In the days and weeks following Maxwell’s death, many claimed that it was his involvement with the Mossad that had led to his death. I don’t believe for a moment that Maxwell was working for the Mossad. He had direct access to Israeli government ministers. Why would Maxwell have bothered talking to the boys in the engine room when he could talk to the officers on the bridge simply by picking up a phone? He was avowedly pro-Israel, and made no pretense of the fact, openly boasting of his involvement in Israel and his business enterprises there.
The world responded to Maxwell’s death with the most remarkable outpourings of praise for the penniless peasant boy from Czechoslovakia who ended his life an alleged billionaire at the head of one of the world’s great media empires. It was ironic that Maxwell should have responded to a journalist who came to compile his obituary with the words, “Go and write God’s obituary first. It will be shorter.”
But the world was fulsome in its praise of Maxwell. Margaret Thatcher, who had called him “one of us,” the greatest compliment Thatcher gave to people, revealed that Maxwell had always kept her informed of what was going on throughout Eastern Europe; Edward Heath talked of his help toward the European cause; Neil Kinnock spoke of Maxwell’s steadfast support of the Labour party and his genuine commitment to the advancement of the British people; John Major believed Maxwell would not want the world to grieve at his death but marvel at his extraordinary life; and Mikhail Gorbachev spoke of Maxwell’s great contribution to the improvement of relations between nations in mass-media management and publishing.
Those early epitaphs were the nearest Maxwell ever came to earning respect. He tried to buy respect by appealing to the common man, saving British football clubs, but most supporters of the clubs he owned ended up booing him. He tried the same tactic with the 1986 Commonwealth Games in Scotland; he hoped to win respect by becoming one of the great media moguls of the twentieth century but didn’t succeed there; and he believed that by promising millions of pounds to charities, he could buy the respect that had eluded him throughout his life.

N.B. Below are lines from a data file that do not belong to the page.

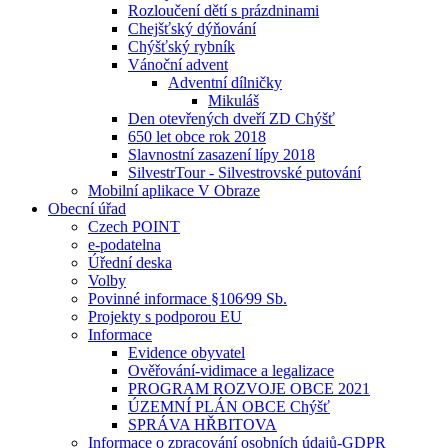
Rozloučení dětí s prázdninami
Chejšťský dýňování
Chýšťský rybník
Vánoční advent
Adventní dílničky
Mikuláš
Den otevřených dveří ZD Chýšť
650 let obce rok 2018
Slavnostní zasazení lípy 2018
SilvestrTour - Silvestrovské putování
Mobilní aplikace V Obraze
Obecní úřad
Czech POINT
e-podatelna
Úřední deska
Volby
Povinné informace §106⁄99 Sb.
Projekty s podporou EU
Informace
Evidence obyvatel
Ověřování-vidimace a legalizace
PROGRAM ROZVOJE OBCE 2021
ÚZEMNÍ PLÁN OBCE Chýšť
SPRÁVA HŘBITOVA
Informace o zpracování osobních údajů-GDPR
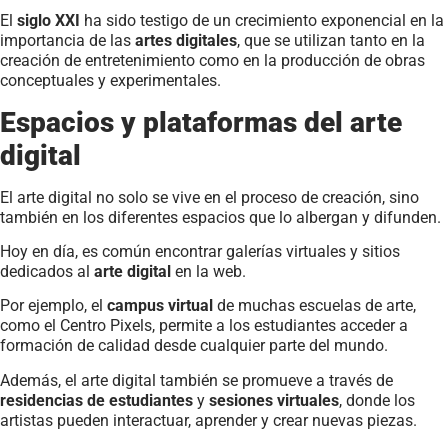
El
siglo XXI
ha sido testigo de un crecimiento exponencial en la
importancia de las
artes digitales
, que se utilizan tanto en la
creación de entretenimiento como en la producción de obras
conceptuales y experimentales.
Espacios y plataformas del arte
digital
El arte digital no solo se vive en el proceso de creación, sino
también en los diferentes espacios que lo albergan y difunden.
Hoy en día, es común encontrar galerías virtuales y sitios
dedicados al
arte digital
en la web.
Por ejemplo, el
campus virtual
de muchas escuelas de arte,
como el Centro Pixels, permite a los estudiantes acceder a
formación de calidad desde cualquier parte del mundo.
Además, el arte digital también se promueve a través de
residencias de estudiantes
y
sesiones virtuales
, donde los
artistas pueden interactuar, aprender y crear nuevas piezas.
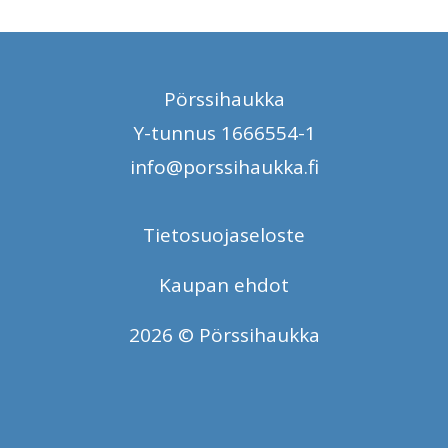
Pörssihaukka
Y-tunnus 1666554-1
info@porssihaukka.fi
Tietosuojaseloste
Kaupan ehdot
2026 © Pörssihaukka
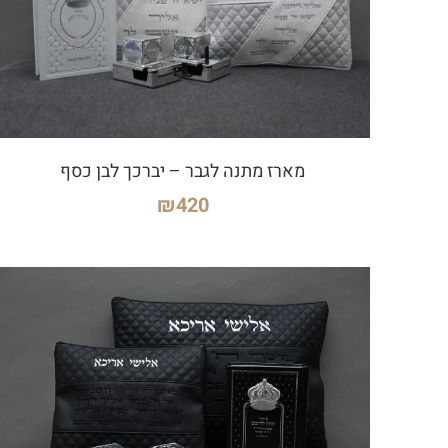
מארז מתנה לגבר – יברכך לבן כסף
₪
420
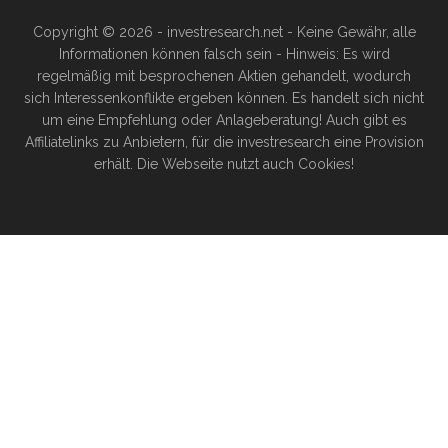
Copyright © 2026 - investresearch.net - Keine Gewähr, alle
Informationen können falsch sein - Hinweis: Es wird
regelmäßig mit besprochenen Aktien gehandelt, wodurch
sich Interessenkonflikte ergeben können. Es handelt sich nicht
um eine Empfehlung oder Anlageberatung! Auch gibt es
Affiliatelinks zu Anbietern, für die investresearch eine Provision
erhält. Die Webseite nutzt auch Cookies!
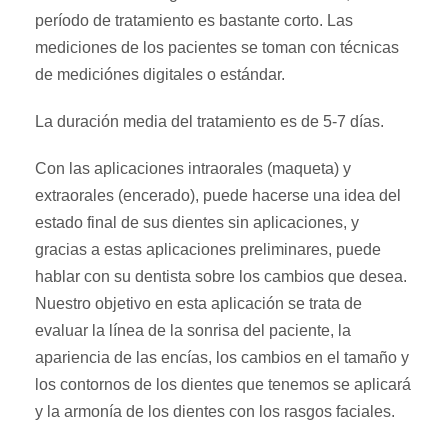
período de tratamiento es bastante corto. Las
mediciones de los pacientes se toman con técnicas
de mediciónes digitales o estándar.
La duración media del tratamiento es de 5-7 días.
Con las aplicaciones intraorales (maqueta) y
extraorales (encerado), puede hacerse una idea del
estado final de sus dientes sin aplicaciones, y
gracias a estas aplicaciones preliminares, puede
hablar con su dentista sobre los cambios que desea.
Nuestro objetivo en esta aplicación se trata de
evaluar la línea de la sonrisa del paciente, la
apariencia de las encías, los cambios en el tamaño y
los contornos de los dientes que tenemos se aplicará
y la armonía de los dientes con los rasgos faciales.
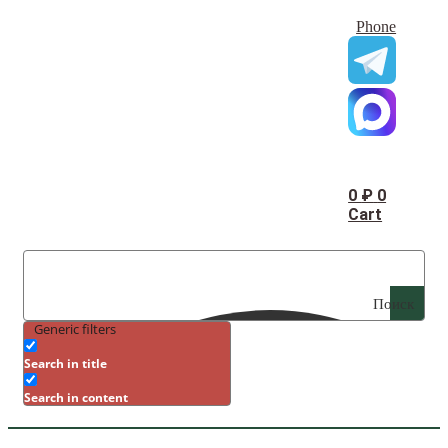
Phone
0
₽
0
Cart
Поиск
Generic filters
Search in title
Search in content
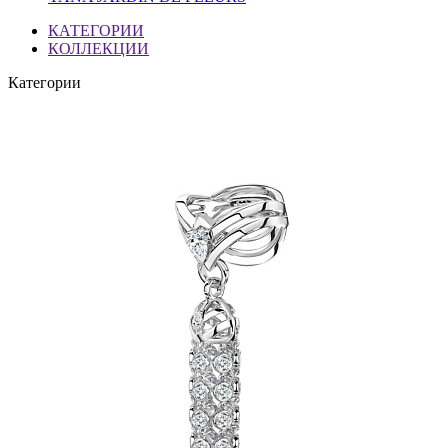
КАТЕГОРИИ
КОЛЛЕКЦИИ
Категории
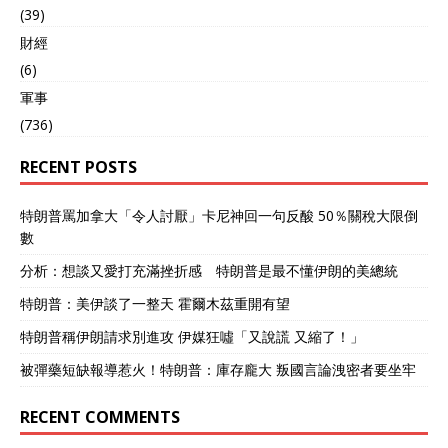
(39)
財經
(6)
軍事
(736)
RECENT POSTS
特朗普罵加拿大「令人討厭」卡尼神回一句反酸 50％關稅大限倒
數
分析：想談又愛打充滿挫折感 特朗普是最不懂伊朗的美總統
特朗普：美伊談了一整天 霍爾木茲重開有望
特朗普稱伊朗請求別進攻 伊媒狂噓「又說謊 又縮了！」
被彈藥短缺報導惹火！特朗普：庫存龐大 叛國言論洩密者要坐牢
RECENT COMMENTS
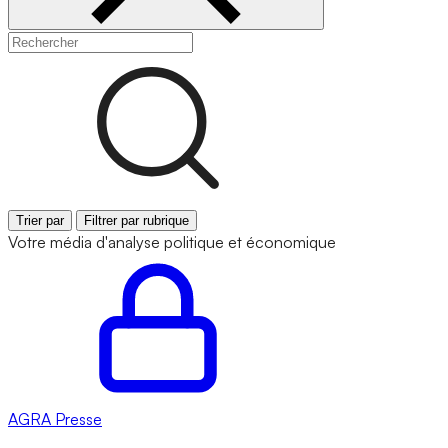
Trier par
Filtrer par rubrique
Votre média d'analyse politique et économique
AGRA
Presse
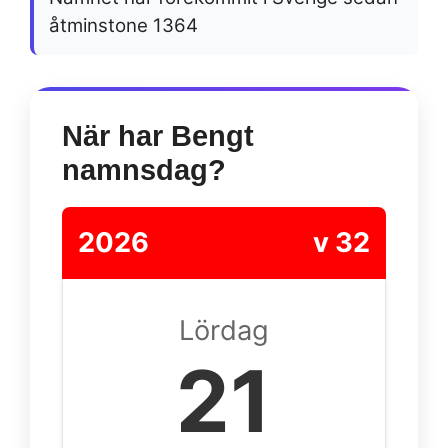
åtminstone 1364
När har Bengt
namnsdag?
2026
v 32
Lördag
21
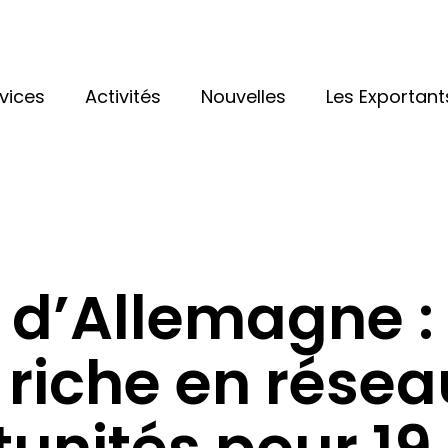
vices
Activités
Nouvelles
Les Exportant
 d’Allemagne :
 riche en résea
unités pour 19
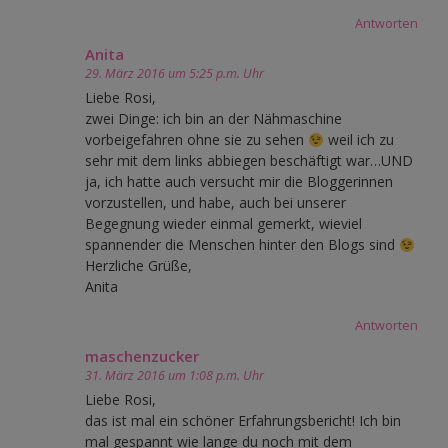
Antworten
Anita
29. März 2016 um 5:25 p.m. Uhr
Liebe Rosi,
zwei Dinge: ich bin an der Nähmaschine
vorbeigefahren ohne sie zu sehen
weil ich zu
sehr mit dem links abbiegen beschäftigt war…UND
ja, ich hatte auch versucht mir die Bloggerinnen
vorzustellen, und habe, auch bei unserer
Begegnung wieder einmal gemerkt, wieviel
spannender die Menschen hinter den Blogs sind
Herzliche Grüße,
Anita
Antworten
maschenzucker
31. März 2016 um 1:08 p.m. Uhr
Liebe Rosi,
das ist mal ein schöner Erfahrungsbericht! Ich bin
mal gespannt wie lange du noch mit dem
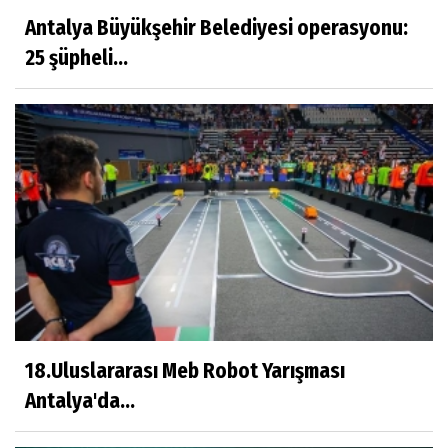
Antalya Büyükşehir Belediyesi operasyonu:
25 şüpheli...
18.Uluslararası Meb Robot Yarışması
Antalya'da...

It was all to change with such lightning speed. His own paper, the Daily Mirror, the paper that had praised Maxwell as “the man who saved the Mirror” and “a soccer savior,” turned against him with a vengeance; other newspapers recorded the legacy of a corrupt man, a bully, a thief, a spy, a fraudster, even a monster. These were not the epitaphs Maxwell would have wanted. Understandably, with the appalling revelations that he had plundered the pension funds, the world turned against him.
Maxwell would sometimes say to me, and to others, “If there is a way back after death, then I will be the one to find it.” If he does find that way, administrators, bankers, policemen, and 30,000 pensioners will be waiting.

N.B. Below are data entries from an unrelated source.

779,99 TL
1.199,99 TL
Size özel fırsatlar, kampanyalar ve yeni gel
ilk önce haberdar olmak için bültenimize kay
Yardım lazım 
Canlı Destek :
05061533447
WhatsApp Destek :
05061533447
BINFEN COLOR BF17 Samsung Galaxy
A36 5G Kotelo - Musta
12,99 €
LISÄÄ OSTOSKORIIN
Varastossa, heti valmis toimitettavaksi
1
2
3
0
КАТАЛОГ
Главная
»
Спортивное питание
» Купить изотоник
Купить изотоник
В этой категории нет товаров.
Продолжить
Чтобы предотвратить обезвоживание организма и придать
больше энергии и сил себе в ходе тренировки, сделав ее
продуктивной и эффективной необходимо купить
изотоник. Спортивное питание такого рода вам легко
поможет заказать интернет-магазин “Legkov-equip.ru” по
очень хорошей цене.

There has been rather more written about Ghislaine Maxwell than about her father as of late, for reasons we see no reason to dwell upon. Clearly her father was the story for Penthouse back in 1993, and journalists still wander down Mr. Maxwell’s road now and again today. In our rather more simplified psychological view of the family we will say only this: Too much money can really screw people up. Think what might happen if someone from this world got elected President or something. Yowza.